Serbia will ask the International Monetary Fund in August to let it reverse cuts by raising public wages and pensions after the budget deficit narrowed more than planned and its recession deepened.
Prime Minister Aleksandar Vucic also expects the Washington-based lender to improve its 2015 economic outlook for Serbia in the coming days to zero growth from a prediction of a 0.5 percent contraction. The IMF, which is visiting the Balkan state to review its three-year stand-by accord, will then raise it again by another half point in August, Vucic predicted.
“We will start talks with the IMF in August on raising public wages and pensions, and we will raise public wages and pensions,” Vucic said in Belgrade. “We will have positive growth in spite of fiscal consolidation measures and that is almost a miracle.”
Vucic wants to soften the terms of the IMF agreement signed in February, in which he committed to bringing the budget deficit to below 4 percent of economic output by 2017, partially through the wage and pension cuts. His government stopped short on pledges to raise electricity prices, sell or close about 500 companies that suck $1 billion from the budget in subsidies each year and restructure the biggest utilities. The policies have triggered rallies against the measures by pensioners and employees of state companies.
Under the IMF agreement signed in February, Vucic pledged to bring the budget deficit to below 4 percent of economic output by 2017. His administration has cut public wages and pension and committed raised electricity prices. Vucic also needs to sell or close about 500 companies that suck $1 billion from the budget in subsidies each year and restructure the biggest utilities. The policies have triggered rallies against the measures by pensioners and employees of state companies.
The expected January-April budget deficit will be around 70 percent below the level agreed with the IMF, with savings amounting to 420 million euros ($471 million), Vucic said.
At the same time, the economy contracted 1.9 percent in the first quarter, compounding a 1.8 percent drop the previous three months. Industrial output also declined and the trade deficit widened, the Statistics Office said on Thursday. Foreign direct investment contracted 16.4 percent the first two months of the year.
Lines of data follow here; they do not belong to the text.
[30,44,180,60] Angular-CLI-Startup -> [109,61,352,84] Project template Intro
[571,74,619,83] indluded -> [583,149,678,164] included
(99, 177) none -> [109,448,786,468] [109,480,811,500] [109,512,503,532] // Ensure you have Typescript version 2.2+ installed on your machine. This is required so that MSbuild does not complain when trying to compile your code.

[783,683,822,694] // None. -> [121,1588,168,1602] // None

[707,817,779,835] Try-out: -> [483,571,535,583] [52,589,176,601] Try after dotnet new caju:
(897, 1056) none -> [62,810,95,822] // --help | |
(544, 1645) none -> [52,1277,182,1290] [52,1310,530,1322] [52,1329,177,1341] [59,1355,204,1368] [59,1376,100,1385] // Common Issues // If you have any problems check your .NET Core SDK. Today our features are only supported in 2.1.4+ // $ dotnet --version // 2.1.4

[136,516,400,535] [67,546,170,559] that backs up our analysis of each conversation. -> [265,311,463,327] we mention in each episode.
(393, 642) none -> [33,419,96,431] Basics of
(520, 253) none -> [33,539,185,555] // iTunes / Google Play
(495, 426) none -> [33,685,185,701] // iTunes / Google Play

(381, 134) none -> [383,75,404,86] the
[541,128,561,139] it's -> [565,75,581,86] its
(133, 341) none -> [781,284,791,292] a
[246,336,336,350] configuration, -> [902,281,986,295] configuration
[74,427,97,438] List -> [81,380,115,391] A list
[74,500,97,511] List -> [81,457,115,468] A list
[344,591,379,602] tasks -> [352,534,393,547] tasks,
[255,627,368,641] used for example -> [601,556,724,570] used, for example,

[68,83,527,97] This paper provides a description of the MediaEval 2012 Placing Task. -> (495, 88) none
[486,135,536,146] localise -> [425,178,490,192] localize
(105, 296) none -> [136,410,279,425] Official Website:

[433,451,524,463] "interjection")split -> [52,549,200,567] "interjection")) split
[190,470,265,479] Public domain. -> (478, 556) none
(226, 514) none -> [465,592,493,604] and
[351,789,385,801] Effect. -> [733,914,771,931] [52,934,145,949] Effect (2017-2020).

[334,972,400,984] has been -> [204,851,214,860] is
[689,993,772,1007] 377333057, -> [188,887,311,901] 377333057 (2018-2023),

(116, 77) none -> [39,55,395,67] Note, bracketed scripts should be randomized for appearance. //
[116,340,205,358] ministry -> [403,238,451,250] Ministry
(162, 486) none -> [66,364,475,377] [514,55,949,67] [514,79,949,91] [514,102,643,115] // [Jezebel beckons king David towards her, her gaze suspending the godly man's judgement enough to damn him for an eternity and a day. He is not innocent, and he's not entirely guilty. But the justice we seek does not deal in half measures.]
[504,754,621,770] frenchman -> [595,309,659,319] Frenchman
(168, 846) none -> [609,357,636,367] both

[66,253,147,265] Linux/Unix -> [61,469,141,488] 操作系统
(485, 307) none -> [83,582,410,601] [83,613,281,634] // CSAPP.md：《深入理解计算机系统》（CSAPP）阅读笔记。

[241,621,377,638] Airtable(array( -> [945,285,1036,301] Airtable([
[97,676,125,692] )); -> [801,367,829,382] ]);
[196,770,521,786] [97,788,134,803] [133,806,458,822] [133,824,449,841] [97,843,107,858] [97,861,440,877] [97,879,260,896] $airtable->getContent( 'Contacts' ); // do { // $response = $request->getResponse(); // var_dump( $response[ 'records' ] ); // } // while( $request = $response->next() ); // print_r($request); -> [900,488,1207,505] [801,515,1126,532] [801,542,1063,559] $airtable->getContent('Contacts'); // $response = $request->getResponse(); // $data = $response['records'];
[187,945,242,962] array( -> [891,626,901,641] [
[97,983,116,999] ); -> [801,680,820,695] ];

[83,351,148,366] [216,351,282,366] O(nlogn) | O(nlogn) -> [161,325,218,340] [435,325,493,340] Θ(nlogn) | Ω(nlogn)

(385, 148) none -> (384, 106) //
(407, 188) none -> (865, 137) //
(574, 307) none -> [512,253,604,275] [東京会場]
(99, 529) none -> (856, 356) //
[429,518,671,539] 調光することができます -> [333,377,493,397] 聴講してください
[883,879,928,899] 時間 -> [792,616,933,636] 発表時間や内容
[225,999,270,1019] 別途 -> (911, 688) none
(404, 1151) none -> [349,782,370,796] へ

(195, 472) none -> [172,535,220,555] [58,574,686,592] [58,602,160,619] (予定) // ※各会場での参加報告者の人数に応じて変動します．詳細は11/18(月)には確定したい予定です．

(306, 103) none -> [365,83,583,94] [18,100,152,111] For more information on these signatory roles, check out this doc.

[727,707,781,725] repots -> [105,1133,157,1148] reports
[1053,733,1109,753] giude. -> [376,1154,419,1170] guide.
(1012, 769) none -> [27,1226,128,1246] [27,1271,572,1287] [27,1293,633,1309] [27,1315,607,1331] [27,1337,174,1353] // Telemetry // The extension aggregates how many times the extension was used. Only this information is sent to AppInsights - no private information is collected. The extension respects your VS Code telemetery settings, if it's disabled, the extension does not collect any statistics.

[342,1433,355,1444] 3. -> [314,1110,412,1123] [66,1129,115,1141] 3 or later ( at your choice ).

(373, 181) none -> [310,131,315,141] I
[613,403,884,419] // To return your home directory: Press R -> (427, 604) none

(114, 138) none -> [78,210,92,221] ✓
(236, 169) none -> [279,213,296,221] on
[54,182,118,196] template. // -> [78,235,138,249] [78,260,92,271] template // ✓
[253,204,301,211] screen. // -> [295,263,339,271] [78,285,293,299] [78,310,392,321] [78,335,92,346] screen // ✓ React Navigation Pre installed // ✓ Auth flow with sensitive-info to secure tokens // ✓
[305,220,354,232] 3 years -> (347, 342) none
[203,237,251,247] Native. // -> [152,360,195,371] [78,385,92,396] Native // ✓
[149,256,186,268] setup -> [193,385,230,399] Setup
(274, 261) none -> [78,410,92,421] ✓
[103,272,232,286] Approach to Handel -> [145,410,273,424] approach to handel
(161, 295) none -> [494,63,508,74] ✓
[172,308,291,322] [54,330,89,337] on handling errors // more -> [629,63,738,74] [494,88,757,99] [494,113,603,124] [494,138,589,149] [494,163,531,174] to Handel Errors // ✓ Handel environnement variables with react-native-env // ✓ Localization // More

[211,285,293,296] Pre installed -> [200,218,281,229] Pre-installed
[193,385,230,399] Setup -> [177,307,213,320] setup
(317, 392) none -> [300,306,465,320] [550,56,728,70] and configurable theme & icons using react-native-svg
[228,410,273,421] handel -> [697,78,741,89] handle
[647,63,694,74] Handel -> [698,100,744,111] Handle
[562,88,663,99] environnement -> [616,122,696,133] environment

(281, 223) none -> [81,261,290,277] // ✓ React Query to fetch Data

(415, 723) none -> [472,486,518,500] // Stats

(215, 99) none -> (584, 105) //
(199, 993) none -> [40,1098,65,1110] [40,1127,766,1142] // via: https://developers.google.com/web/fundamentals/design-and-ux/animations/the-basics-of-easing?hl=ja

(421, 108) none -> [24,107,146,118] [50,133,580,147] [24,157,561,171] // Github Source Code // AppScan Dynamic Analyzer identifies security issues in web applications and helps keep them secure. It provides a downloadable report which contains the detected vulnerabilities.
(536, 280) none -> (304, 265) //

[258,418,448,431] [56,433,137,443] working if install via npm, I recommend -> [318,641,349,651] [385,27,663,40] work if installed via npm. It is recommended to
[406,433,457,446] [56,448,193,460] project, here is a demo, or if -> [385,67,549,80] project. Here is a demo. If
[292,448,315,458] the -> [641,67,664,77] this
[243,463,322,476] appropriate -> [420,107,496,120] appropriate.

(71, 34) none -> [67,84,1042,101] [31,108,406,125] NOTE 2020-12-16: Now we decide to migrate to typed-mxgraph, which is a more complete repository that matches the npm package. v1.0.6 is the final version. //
With the economy reeling, Vucic’s government has said it may ask the IMF for more time to overhaul the unprofitable state companies. It also wants to raise electricity tariffs less than agreed, in addition to a green light to roll back pension and wage curbs.
But raising wages and pensions isn’t appropriate, the Fiscal Council, a parliament-appointed body that monitors fiscal compliance, said in monthly report. Budget savings show the government isn’t spending the planned amount on capital investment and it has delayed redundancy payments to workers who are losing job as unprofitable companies close down, the Council said.
“This will be difficult sell to the IMF so early in the program,” Tim Ash, chief economist for emerging markets at Standard Bank Group Ltd. in London, said by e-mail. “The IMF will want to see more durable compliance with the program before agreeing to softening.”
The dinar traded almost unchanged at 120.11 per euro at 2:31 p.m. in Belgrade, according to data compiled by Bloomberg. Yields on dollar bonds maturing in 2021 rose 4 basis points to 4.527 percent, the highest since April 6.